ChannelCaster is great because it syncs across mobile devices. Are there plans for a web or desktop app for marking items to be read later or browse online?
Absolutely, [because] everything that we do has a backend. We’ve built technology under the hood so you can sign-in as a ChannelCaster, like you said, and your favorites are there waiting for you. We plan to add more devices, namely iOS support, even though we chose to go with Android first. There are lots of people who have an Android phone and an iPad, and want to use them back and forth where it’s more like a YouTube community experience. What you’re describing – we were not planning on talking about it early, but I don’t mind mentioning it to you, absolutely. I want to see a web-based products for these as well, Sportscaster and ChannelCaster in particular.
How do you think Ice Cream Sandwich is going to aid your development process?
Well, with Sportscaster for example, we’re going to probably wait for Ice Cream Sandwich to offer a more tablet-optimized experience as it relates to Android. Right now, it works fantastic on phones and great on a 7-inch tablet. It’s okay on the bigger tablets but not as good as it should be. I am hoping that [ICS] will be easier for us, in that we won’t have to pay attention to the two different versions of Android. I’m not sure if it will be dramatic for us, but we definitely view it as beneficial from a labor standpoint.
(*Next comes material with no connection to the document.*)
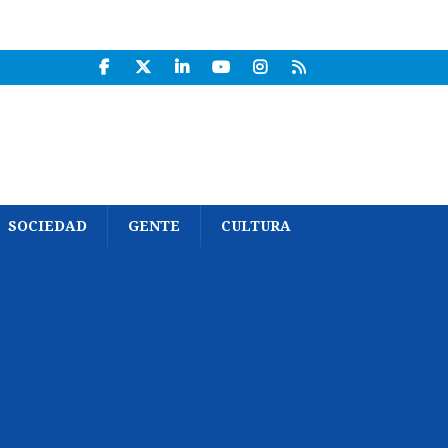
SOCIEDAD
GENTE
CULTURA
I know my readers will want me to ask this last question. With the right API’s, what are the chances that we see a Google Pluscaster?
Chances are incredibly good. [Laughter] I suspect that [rather than] launch it as a standalone app, my guess is we’ll build those capabilities into existing products. For example, right now with Tweetcaster, you can choose to update on Facebook as well as Twitter. It’s one of the things that several of our competitors aren’t going to do and the big networks aren’t going to allow you to update each other. We’ll probably add the ability to update to Google+ from Tweetcaster, so you can update Twitter, Facebook, and Google+ in one stroke. That’s one of the themes for me; I don’t want to have to update three times. One part will basically be just adding the capabilities to it, and then as a separate decision, will it justify its own free-standing app? Possibly.
There’s no question that we’re good partners with Google and we want to do it. We’re playing around with the existing API’s but we’re waiting on more robust API’s to be made available. To that extent, not even just “Google Pluscaster,” we will add some of those capabilities to ChannelCaster as well. We’re about to add Google Reader as another ChannelCaster source, and there’s no question that if we’re going to have Facebook and Twitter as a source in ChannelCaster, Google Plus would absolutely be on the list. I’d say the chances are 100% to all of the above as long as the API’s are done in a robust enough way to allow us to deliver a high-quality and interesting, differentiating product.